▶ THE PROBLEM
State the number of lines in these records that include the string "round", and say nothing more.

[Recorded data]
━━━━━━━━━━━━━━━━━━━━

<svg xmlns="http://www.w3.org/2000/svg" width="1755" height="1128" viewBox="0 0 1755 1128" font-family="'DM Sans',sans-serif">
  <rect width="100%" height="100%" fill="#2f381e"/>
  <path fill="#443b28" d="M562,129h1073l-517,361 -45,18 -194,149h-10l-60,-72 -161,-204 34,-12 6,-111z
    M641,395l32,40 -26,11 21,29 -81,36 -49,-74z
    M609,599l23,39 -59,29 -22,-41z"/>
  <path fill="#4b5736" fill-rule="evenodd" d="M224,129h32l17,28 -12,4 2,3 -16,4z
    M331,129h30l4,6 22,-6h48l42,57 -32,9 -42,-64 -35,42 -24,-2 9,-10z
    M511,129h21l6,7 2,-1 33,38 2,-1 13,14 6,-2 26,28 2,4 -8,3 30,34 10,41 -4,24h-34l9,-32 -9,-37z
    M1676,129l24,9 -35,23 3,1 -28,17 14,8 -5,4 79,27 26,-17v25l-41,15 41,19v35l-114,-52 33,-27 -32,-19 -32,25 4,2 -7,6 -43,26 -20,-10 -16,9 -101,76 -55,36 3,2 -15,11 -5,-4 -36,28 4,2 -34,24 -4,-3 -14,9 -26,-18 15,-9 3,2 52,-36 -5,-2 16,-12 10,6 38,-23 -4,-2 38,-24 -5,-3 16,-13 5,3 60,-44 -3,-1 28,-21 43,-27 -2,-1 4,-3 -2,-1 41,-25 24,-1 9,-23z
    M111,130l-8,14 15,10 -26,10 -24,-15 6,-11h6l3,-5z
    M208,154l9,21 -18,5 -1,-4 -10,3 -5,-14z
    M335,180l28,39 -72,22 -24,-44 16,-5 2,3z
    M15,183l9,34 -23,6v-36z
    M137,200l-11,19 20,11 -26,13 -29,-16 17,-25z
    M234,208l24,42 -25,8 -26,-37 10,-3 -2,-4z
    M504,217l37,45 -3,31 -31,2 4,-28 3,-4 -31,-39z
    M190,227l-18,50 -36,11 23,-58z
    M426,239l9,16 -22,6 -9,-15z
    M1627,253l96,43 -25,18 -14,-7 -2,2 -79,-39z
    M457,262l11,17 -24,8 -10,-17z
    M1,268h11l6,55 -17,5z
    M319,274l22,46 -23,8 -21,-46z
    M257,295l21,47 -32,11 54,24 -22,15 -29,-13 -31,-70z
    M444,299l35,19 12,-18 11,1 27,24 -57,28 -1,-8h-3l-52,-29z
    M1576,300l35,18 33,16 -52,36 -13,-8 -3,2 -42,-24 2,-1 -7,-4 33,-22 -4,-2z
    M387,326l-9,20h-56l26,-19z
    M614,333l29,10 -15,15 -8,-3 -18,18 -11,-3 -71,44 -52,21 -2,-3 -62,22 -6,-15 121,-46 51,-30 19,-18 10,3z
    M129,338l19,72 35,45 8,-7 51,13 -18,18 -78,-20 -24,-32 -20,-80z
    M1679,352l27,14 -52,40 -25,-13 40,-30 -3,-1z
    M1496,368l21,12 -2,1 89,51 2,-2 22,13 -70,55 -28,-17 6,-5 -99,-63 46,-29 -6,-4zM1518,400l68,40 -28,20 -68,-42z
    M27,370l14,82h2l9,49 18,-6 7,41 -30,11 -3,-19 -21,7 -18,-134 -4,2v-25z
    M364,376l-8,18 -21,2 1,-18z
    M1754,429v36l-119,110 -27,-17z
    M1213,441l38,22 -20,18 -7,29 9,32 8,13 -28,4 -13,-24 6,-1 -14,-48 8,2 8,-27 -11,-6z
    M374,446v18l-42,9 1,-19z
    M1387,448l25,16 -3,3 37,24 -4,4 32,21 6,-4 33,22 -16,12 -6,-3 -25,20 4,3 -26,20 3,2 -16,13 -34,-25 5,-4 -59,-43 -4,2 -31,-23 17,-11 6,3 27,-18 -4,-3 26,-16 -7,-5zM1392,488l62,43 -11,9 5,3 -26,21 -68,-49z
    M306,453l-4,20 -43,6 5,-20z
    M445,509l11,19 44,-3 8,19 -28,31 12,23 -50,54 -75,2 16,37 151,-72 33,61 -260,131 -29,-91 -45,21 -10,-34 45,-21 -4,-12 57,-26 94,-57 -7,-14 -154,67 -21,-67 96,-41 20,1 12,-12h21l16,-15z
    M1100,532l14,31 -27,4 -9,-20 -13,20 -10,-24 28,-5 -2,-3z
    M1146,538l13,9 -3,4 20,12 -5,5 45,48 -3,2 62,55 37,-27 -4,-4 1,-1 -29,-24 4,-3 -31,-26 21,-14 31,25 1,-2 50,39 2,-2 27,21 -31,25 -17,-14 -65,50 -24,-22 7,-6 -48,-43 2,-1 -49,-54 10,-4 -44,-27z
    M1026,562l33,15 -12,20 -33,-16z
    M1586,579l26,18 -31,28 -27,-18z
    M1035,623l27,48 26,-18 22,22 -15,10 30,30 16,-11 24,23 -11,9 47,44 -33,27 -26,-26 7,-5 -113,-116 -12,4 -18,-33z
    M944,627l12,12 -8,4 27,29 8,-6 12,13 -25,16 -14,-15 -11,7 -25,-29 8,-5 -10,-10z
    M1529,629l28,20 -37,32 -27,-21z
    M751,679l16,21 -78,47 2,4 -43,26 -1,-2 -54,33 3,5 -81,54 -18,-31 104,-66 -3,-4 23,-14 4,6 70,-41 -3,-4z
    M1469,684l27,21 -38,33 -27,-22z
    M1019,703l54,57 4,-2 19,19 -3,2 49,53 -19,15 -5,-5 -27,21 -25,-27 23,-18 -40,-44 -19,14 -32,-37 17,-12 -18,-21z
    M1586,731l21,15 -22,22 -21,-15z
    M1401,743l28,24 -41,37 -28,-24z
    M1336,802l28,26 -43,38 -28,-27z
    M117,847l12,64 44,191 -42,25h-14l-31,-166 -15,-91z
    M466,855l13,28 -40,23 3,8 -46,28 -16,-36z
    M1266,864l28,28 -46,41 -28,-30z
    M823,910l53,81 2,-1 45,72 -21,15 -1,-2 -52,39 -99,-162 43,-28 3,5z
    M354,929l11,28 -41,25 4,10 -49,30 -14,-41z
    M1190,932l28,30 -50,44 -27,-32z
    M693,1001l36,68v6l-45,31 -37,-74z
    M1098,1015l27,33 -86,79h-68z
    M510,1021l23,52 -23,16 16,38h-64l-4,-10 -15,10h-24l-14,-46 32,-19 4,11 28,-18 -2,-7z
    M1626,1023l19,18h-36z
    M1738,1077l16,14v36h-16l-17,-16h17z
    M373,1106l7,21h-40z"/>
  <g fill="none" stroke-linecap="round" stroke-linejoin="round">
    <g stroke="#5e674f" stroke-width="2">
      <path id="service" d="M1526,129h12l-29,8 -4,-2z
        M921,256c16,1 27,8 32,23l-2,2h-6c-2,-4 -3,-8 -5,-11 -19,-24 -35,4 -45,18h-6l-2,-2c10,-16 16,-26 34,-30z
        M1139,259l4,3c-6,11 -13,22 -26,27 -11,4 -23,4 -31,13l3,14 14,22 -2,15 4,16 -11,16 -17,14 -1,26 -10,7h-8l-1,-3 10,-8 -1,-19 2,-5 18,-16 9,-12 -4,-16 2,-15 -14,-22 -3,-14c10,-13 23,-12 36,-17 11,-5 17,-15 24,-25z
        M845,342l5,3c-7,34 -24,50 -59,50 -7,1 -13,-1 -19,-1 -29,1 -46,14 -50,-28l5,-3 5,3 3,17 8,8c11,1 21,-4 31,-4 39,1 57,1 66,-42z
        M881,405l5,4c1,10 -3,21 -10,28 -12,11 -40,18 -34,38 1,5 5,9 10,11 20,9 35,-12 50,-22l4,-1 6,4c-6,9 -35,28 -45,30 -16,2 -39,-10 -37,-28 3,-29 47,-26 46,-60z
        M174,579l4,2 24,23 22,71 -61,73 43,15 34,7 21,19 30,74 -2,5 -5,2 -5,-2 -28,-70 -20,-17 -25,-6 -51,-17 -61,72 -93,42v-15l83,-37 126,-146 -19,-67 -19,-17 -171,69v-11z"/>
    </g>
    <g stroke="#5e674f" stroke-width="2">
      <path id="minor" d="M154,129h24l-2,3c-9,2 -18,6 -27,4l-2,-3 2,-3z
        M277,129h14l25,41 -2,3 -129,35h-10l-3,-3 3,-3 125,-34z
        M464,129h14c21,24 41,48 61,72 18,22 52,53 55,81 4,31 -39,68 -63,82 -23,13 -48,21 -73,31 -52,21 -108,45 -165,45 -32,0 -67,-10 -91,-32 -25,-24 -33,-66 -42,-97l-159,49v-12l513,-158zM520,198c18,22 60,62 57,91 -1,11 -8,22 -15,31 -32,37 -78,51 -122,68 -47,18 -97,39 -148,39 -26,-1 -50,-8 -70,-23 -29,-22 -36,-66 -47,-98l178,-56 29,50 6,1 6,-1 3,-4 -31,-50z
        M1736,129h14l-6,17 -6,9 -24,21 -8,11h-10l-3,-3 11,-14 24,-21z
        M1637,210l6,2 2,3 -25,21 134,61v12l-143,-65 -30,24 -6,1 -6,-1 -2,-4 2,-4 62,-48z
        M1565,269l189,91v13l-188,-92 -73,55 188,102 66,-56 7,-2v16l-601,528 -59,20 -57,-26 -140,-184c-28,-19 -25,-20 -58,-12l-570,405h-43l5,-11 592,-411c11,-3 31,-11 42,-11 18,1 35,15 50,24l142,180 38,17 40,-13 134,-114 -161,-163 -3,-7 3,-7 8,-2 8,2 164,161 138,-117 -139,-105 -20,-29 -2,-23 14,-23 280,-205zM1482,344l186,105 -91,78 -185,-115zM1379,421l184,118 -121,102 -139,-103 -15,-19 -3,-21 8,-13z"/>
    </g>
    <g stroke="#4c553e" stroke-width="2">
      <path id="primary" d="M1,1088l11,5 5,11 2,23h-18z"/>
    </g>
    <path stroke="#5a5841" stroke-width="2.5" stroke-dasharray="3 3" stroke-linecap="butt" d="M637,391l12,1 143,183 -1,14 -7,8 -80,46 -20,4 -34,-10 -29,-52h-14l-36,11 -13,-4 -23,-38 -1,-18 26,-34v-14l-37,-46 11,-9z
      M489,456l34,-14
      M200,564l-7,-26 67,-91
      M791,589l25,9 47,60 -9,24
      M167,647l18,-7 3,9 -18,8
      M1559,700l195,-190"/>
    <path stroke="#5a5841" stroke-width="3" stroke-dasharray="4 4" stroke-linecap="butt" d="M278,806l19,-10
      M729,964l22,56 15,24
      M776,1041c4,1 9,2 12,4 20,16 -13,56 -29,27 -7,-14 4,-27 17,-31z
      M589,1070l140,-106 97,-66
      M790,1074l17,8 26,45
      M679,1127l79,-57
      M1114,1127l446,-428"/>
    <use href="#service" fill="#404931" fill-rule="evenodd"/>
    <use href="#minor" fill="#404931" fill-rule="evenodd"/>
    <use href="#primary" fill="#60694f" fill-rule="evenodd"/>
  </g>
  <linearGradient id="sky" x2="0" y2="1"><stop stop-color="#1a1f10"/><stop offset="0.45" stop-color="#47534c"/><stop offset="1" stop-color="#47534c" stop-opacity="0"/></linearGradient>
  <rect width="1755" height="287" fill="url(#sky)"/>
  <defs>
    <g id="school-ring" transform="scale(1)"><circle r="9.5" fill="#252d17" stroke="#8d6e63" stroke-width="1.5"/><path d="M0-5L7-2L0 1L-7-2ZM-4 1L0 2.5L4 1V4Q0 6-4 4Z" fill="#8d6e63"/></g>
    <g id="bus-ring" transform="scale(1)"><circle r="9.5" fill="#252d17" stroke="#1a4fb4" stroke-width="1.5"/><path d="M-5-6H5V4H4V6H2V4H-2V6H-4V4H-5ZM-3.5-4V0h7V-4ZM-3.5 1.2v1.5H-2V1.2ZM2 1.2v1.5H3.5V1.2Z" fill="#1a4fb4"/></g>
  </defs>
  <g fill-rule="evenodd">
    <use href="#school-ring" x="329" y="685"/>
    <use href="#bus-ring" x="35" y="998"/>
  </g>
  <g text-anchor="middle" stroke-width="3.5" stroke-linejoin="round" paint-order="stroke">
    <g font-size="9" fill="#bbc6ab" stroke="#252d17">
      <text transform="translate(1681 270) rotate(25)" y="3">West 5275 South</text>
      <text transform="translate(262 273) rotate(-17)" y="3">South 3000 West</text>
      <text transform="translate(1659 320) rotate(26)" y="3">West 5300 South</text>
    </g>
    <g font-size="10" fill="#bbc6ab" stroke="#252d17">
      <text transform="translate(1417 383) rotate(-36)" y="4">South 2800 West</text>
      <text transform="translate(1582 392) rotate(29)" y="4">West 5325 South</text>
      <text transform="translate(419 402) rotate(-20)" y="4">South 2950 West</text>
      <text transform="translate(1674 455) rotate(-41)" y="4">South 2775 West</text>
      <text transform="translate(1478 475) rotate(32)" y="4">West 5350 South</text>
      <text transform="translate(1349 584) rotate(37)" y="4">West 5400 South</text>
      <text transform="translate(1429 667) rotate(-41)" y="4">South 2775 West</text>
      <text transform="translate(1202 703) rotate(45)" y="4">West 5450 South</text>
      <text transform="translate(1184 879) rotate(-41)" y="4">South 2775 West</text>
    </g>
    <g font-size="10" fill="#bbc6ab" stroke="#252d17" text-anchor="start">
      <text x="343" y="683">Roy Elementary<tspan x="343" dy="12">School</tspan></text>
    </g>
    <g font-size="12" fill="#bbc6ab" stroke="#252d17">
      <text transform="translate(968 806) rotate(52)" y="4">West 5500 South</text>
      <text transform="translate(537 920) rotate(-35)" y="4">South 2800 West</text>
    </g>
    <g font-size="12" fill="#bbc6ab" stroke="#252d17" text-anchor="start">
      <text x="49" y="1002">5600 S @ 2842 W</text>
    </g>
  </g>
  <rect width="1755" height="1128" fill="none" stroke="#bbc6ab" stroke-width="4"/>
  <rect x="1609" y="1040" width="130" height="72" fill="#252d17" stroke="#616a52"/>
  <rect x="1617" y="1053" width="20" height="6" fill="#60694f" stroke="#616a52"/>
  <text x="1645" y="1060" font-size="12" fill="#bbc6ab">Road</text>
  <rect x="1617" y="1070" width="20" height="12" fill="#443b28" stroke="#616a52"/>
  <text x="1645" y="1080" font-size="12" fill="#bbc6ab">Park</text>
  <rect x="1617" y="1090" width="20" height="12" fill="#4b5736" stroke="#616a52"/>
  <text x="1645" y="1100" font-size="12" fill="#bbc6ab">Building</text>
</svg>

━━━━━━━━━━━━━━━━━━━━

▶ YOUR RESPONSE
2